The energy infrastructure company has also advanced plans to modify the EGP to allow surplus gas to flow to Victoria.
The $70 million plan aims to overcome gas shortages across Australia’s east coast, which are forecast from as early as 2022.
Jemena’s Managing Director, Frank Tudor, said the project represented the best way of enabling new gas from Port Kembla to reach areas of demand in Victoria and New South Wales.
“As a first step, we’re looking to be shovel ready so we can commence construction of a pipeline to connect the proposed import terminal with the east coast gas grid,” Mr Tudor said.
“From here, our broader plan is to modify the Eastern Gas Pipeline so it is bi-directional and can be used to flexibly transport gas between densely populated areas like Sydney and Melbourne, depending on demand and the dynamics of the gas market.

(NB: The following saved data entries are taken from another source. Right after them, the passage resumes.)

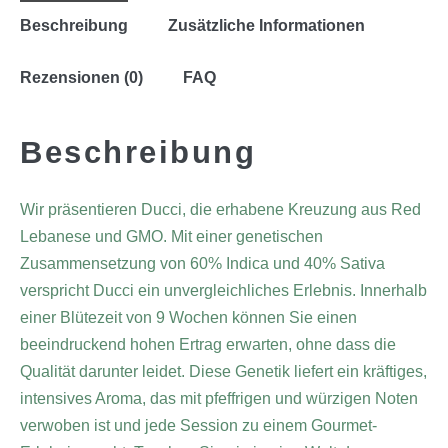
Beschreibung
Zusätzliche Informationen
Rezensionen (0)
FAQ
Beschreibung
Wir präsentieren Ducci, die erhabene Kreuzung aus Red
Lebanese und GMO. Mit einer genetischen
Zusammensetzung von 60% Indica und 40% Sativa
verspricht Ducci ein unvergleichliches Erlebnis. Innerhalb
einer Blütezeit von 9 Wochen können Sie einen
beeindruckend hohen Ertrag erwarten, ohne dass die
Qualität darunter leidet. Diese Genetik liefert ein kräftiges,
intensives Aroma, das mit pfeffrigen und würzigen Noten
verwoben ist und jede Session zu einem Gourmet-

“If modified to carry significant new volumes of gas from Port Kembla south, a bi-directional EGP would virtually solve forecast gas shortages across the east coast, bring competition to southern markets, assist in Australia’s transition to a low-carbon future, and maintain downward pressure on gas prices for customers.”
Jemena estimates it would invest around $70 million in the project and that it would create over 180 jobs across regional New South Wales and Victoria.
“This project will bring jobs to parts of the country which have been hardest hit by COVID-19, while also supporting the development of gas-fired generation and the transition of coal dependent communities to new fuel types,” Mr Tudor said.
“Once the Port Kembla LNG import terminal project gives us the green light, we will be able to quickly mobilise to the field, and anticipate having the project completed in around 12 months.”
Jemena’s Northern Growth Strategy
Mr Tudor said Jemena’s strategy to deliver gas from a new import terminal at Port Kembla to both the NSW and Victorian markets complements its Northern Growth Strategy.
Both strategies are designed to create an interconnected network of gas pipelines and assets which deliver gas markets with greater flexibility, increased competition, and much needed additional gas.
“In early 2019 we commissioned our $800 million Northern Gas Pipeline (NGP), which will enable what we believe to be a significant volume of gas from the Northern Territory to reach the east coast gas grid,” Mr Tudor said.
“At the same time, we’ve built new assets and made new acquisitions, including the Atlas Gas Pipeline and Darling Downs Pipeline Network, which bring a new level of competition to market for the benefit of all gas customers.”